Although the Constructivist movement produced many pioneering and unique projects and had a great impact on contemporary architecture during the Soviet period since late 1930s the Constructivist buildings were neglected and people nowadays don't appreciate this unique heritage, while it's one of the very few things Russians should be actually proud of. With this map we wanted to attract attention to the problem of demolition of the Constructivist architecture in Moscow and to show it's pure exceptional beauty.
The main reason why we created this map and also the main challenge was to focus on the problem of demolition of the Constructivist buildings in Moscow. Many Constructivist architectural masterpieces are either in ruins or under threat of demolition nowadays so the land could be sold to developers.
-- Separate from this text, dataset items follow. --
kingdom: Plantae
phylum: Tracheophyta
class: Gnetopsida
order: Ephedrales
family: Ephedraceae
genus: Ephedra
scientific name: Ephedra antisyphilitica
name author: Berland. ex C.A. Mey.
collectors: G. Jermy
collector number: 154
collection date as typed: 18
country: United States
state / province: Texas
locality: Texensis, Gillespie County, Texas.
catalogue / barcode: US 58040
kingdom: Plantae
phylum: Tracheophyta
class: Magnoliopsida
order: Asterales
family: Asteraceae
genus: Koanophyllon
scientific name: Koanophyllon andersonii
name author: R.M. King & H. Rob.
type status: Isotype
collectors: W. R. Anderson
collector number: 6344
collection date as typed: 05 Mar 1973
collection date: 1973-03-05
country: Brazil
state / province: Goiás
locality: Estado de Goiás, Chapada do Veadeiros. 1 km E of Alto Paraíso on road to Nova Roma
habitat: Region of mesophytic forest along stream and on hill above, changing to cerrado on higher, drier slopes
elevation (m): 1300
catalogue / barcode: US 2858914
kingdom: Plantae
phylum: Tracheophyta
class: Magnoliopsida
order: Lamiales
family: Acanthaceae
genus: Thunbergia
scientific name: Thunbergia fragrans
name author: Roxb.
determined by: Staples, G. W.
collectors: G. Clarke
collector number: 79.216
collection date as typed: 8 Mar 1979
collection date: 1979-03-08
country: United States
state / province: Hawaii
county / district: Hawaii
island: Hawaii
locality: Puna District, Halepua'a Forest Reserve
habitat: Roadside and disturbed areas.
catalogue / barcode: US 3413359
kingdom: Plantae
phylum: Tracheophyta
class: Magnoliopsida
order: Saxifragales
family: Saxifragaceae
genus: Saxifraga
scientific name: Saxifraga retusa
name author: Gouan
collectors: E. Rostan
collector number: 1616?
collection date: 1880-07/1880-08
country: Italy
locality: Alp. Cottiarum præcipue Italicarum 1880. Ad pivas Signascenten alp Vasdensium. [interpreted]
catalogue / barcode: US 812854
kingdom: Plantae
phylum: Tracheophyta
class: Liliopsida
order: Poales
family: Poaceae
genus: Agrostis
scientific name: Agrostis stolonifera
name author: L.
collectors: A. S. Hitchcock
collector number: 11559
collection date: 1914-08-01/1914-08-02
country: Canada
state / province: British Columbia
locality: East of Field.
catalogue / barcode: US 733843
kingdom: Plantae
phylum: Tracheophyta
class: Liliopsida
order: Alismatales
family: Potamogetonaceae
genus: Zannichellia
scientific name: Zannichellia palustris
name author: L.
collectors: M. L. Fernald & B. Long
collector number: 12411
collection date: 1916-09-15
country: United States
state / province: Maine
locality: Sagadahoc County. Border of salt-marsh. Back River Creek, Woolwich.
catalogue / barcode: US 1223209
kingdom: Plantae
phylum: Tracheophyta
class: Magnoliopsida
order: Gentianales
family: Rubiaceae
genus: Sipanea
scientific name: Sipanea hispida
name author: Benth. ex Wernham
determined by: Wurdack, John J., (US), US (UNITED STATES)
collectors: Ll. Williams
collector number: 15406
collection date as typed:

Despite all the public protests and numerous petitions Russia's unique architectural heritage is destroyed by the authorities.
Besides these 180 leading examples of Constructivist architecture in Moscow we included into the map some remarkable elements of Russian industrial art from the 1920s and 1930s. The four roundels refer to Soviet textile and porcelain design of 1920-1930 and their propaganda capacities celebrating industrialization, electrification, collective farming and aeronautics, announcing an era of a new type of human, trained by the overall mechanization of everyday life. Some of the patterns we used celebrate the work of Russian designers Lyubov Popova and Varvara Stepanova who helped pave the way for all modern day graphic designers as they created art with a purpose in hopes of bettering the society in which they lived.